_What this task involves_: Keeping every word in place, write out the entries that come next.

=== Section Start ===

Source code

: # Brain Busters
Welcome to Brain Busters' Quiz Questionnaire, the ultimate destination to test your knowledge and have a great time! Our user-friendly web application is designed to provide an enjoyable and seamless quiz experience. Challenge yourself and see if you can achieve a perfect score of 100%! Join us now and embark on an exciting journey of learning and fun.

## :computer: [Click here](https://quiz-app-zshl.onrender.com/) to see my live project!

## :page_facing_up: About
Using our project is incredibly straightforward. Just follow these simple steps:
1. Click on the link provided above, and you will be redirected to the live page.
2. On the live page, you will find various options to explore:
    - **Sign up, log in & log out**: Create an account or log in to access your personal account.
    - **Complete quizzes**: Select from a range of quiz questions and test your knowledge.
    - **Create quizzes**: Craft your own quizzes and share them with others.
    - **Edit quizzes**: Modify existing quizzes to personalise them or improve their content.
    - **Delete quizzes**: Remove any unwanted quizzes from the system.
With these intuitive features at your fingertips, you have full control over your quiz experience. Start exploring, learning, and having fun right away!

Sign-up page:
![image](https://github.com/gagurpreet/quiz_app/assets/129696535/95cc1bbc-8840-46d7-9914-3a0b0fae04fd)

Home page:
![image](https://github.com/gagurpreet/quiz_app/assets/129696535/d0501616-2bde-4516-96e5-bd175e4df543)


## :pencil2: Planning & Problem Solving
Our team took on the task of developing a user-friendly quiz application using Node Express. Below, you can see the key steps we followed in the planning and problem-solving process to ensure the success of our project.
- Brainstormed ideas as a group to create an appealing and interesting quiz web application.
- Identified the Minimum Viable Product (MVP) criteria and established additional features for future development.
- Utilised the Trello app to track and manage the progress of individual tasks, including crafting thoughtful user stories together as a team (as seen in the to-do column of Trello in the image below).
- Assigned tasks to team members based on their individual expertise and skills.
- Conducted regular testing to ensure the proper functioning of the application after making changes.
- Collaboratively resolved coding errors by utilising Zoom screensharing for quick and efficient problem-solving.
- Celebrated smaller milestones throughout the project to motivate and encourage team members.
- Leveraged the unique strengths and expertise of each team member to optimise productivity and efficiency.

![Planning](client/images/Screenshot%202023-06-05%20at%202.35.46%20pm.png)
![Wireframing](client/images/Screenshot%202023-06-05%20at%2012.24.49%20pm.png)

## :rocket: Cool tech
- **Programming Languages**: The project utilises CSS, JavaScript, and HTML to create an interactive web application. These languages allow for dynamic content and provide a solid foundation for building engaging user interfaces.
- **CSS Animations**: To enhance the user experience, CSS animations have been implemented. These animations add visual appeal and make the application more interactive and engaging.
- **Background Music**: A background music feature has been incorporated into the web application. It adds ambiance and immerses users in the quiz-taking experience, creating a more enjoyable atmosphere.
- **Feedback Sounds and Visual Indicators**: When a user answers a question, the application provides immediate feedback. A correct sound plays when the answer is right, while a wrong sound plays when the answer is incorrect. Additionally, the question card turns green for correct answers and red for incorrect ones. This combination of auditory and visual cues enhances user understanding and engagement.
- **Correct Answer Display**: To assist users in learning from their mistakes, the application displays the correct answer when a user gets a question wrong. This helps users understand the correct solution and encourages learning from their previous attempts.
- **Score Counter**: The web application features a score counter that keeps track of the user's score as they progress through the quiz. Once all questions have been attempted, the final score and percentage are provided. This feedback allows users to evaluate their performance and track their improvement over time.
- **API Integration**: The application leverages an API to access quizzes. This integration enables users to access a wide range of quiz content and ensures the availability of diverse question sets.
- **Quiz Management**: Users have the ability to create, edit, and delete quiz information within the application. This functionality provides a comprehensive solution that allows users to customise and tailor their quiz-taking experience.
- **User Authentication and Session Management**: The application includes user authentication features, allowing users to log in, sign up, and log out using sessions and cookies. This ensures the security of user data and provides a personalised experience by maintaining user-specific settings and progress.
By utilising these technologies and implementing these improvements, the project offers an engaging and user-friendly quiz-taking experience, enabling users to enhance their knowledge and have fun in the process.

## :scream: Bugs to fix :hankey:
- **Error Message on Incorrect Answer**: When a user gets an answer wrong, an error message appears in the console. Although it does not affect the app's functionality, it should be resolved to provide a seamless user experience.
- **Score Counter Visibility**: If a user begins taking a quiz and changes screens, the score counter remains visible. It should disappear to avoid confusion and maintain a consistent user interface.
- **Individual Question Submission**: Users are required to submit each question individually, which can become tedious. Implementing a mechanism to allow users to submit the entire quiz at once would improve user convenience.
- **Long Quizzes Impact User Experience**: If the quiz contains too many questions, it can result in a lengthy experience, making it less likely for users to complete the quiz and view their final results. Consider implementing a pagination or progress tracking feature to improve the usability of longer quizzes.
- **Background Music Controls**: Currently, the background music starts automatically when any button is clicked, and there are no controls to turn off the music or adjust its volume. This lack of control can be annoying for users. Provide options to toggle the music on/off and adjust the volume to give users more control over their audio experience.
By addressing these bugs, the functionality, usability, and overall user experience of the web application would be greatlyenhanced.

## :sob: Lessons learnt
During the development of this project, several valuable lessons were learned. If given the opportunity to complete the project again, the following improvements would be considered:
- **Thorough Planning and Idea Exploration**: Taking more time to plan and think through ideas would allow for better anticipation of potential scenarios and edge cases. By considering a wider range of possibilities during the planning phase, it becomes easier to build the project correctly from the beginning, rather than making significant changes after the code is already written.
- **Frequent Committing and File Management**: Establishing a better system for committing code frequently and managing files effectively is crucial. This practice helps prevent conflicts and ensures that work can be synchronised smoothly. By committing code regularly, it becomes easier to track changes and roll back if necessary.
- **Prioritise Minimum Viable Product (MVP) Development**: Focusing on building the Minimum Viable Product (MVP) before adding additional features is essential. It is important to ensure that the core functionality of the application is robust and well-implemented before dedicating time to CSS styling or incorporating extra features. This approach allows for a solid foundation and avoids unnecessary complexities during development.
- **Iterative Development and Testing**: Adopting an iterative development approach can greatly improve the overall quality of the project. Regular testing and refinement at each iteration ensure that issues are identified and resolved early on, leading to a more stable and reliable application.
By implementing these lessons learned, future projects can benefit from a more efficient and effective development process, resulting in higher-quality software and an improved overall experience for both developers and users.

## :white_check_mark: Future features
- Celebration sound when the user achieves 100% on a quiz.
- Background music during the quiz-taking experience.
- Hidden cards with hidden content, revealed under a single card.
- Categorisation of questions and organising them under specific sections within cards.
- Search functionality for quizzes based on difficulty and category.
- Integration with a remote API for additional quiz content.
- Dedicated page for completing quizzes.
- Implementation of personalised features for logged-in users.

=== Section End ===

_Expected answer_:
Source code

: # Brain Busters
Welcome to Brain Busters' Quiz Questionnaire, the ultimate destination to test your knowledge and have a great time! Our user-friendly web application is designed to provide an enjoyable and seamless quiz experience. Challenge yourself and see if you can achieve a perfect score of 100%! Join us now and embark on an exciting journey of learning and fun.

## :computer: [Click here](https://quiz-app-zshl.onrender.com/) to see my live project!

## :page_facing_up: About
Using our project is incredibly straightforward. Just follow these simple steps:
1. Click on the link provided above, and you will be redirected to the live page.
2. On the live page, you will find various options to explore:
    - **Sign up, log in & log out**: Create an account or log in to access your personal account.
    - **Complete quizzes**: Select from a range of quiz questions and test your knowledge.
    - **Create quizzes**: Craft your own quizzes and share them with others.
    - **Edit quizzes**: Modify existing quizzes to personalise them or improve their content.
    - **Delete quizzes**: Remove any unwanted quizzes from the system.
With these intuitive features at your fingertips, you have full control over your quiz experience. Start exploring, learning, and having fun right away!

Sign-up page:
![image](https://github.com/gagurpreet/quiz_app/assets/129696535/95cc1bbc-8840-46d7-9914-3a0b0fae04fd)

Home page:
![image](https://github.com/gagurpreet/quiz_app/assets/129696535/d0501616-2bde-4516-96e5-bd175e4df543)


## :pencil2: Planning & Problem Solving
Our team took on the task of developing a user-friendly quiz application using Node Express. Below, you can see the key steps we followed in the planning and problem-solving process to ensure the success of our project.
- Brainstormed ideas as a group to create an appealing and interesting quiz web application.
- Identified the Minimum Viable Product (MVP) criteria and established additional features for future development.
- Utilised the Trello app to track and manage the progress of individual tasks, including crafting thoughtful user stories together as a team (as seen in the to-do column of Trello in the image below).
- Assigned tasks to team members based on their individual expertise and skills.
- Conducted regular testing to ensure the proper functioning of the application after making changes.
- Collaboratively resolved coding errors by utilising Zoom screensharing for quick and efficient problem-solving.
- Celebrated smaller milestones throughout the project to motivate and encourage team members.
- Leveraged the unique strengths and expertise of each team member to optimise productivity and efficiency.

![Planning](client/images/Screenshot%202023-06-05%20at%202.35.46%20pm.png)
![Wireframing](client/images/Screenshot%202023-06-05%20at%2012.24.49%20pm.png)

## :rocket: Cool tech
- **Programming Languages**: The project utilises CSS, JavaScript, and HTML to create an interactive web application. These languages allow for dynamic content and provide a solid foundation for building engaging user interfaces.
- **CSS Animations**: To enhance the user experience, CSS animations have been implemented. These animations add visual appeal and make the application more interactive and engaging.
- **Background Music**: A background music feature has been incorporated into the web application. It adds ambiance and immerses users in the quiz-taking experience, creating a more enjoyable atmosphere.
- **Feedback Sounds and Visual Indicators**: When a user answers a question, the application provides immediate feedback. A correct sound plays when the answer is right, while a wrong sound plays when the answer is incorrect. Additionally, the question card turns green for correct answers and red for incorrect ones. This combination of auditory and visual cues enhances user understanding and engagement.
- **Correct Answer Display**: To assist users in learning from their mistakes, the application displays the correct answer when a user gets a question wrong. This helps users understand the correct solution and encourages learning from their previous attempts.
- **Score Counter**: The web application features a score counter that keeps track of the user's score as they progress through the quiz. Once all questions have been attempted, the final score and percentage are provided. This feedback allows users to evaluate their performance and track their improvement over time.
- **API Integration**: The application leverages an API to access quizzes. This integration enables users to access a wide range of quiz content and ensures the availability of diverse question sets.
- **Quiz Management**: Users have the ability to create, edit, and delete quiz information within the application. This functionality provides a comprehensive solution that allows users to customise and tailor their quiz-taking experience.
- **User Authentication and Session Management**: The application includes user authentication features, allowing users to log in, sign up, and log out using sessions and cookies. This ensures the security of user data and provides a personalised experience by maintaining user-specific settings and progress.
By utilising these technologies and implementing these improvements, the project offers an engaging and user-friendly quiz-taking experience, enabling users to enhance their knowledge and have fun in the process.

## :scream: Bugs to fix :hankey:
- **Error Message on Incorrect Answer**: When a user gets an answer wrong, an error message appears in the console. Although it does not affect the app's functionality, it should be resolved to provide a seamless user experience.
- **Score Counter Visibility**: If a user begins taking a quiz and changes screens, the score counter remains visible. It should disappear to avoid confusion and maintain a consistent user interface.
- **Individual Question Submission**: Users are required to submit each question individually, which can become tedious. Implementing a mechanism to allow users to submit the entire quiz at once would improve user convenience.
- **Long Quizzes Impact User Experience**: If the quiz contains too many questions, it can result in a lengthy experience, making it less likely for users to complete the quiz and view their final results. Consider implementing a pagination or progress tracking feature to improve the usability of longer quizzes.
- **Background Music Controls**: Currently, the background music starts automatically when any button is clicked, and there are no controls to turn off the music or adjust its volume. This lack of control can be annoying for users. Provide options to toggle the music on/off and adjust the volume to give users more control over their audio experience.
By addressing these bugs, the functionality, usability, and overall user experience of the web application would be greatlyenhanced.

## :sob: Lessons learnt
During the development of this project, several valuable lessons were learned. If given the opportunity to complete the project again, the following improvements would be considered:
- **Thorough Planning and Idea Exploration**: Taking more time to plan and think through ideas would allow for better anticipation of potential scenarios and edge cases. By considering a wider range of possibilities during the planning phase, it becomes easier to build the project correctly from the beginning, rather than making significant changes after the code is already written.
- **Frequent Committing and File Management**: Establishing a better system for committing code frequently and managing files effectively is crucial. This practice helps prevent conflicts and ensures that work can be synchronised smoothly. By committing code regularly, it becomes easier to track changes and roll back if necessary.
- **Prioritise Minimum Viable Product (MVP) Development**: Focusing on building the Minimum Viable Product (MVP) before adding additional features is essential. It is important to ensure that the core functionality of the application is robust and well-implemented before dedicating time to CSS styling or incorporating extra features. This approach allows for a solid foundation and avoids unnecessary complexities during development.
- **Iterative Development and Testing**: Adopting an iterative development approach can greatly improve the overall quality of the project. Regular testing and refinement at each iteration ensure that issues are identified and resolved early on, leading to a more stable and reliable application.
By implementing these lessons learned, future projects can benefit from a more efficient and effective development process, resulting in higher-quality software and an improved overall experience for both developers and users.

## :white_check_mark: Future features
- Celebration sound when the user achieves 100% on a quiz.
- Background music during the quiz-taking experience.
- Hidden cards with hidden content, revealed under a single card.
- Categorisation of questions and organising them under specific sections within cards.
- Search functionality for quizzes based on difficulty and category.
- Integration with a remote API for additional quiz content.
- Dedicated page for completing quizzes.
- Implementation of personalised features for logged-in users.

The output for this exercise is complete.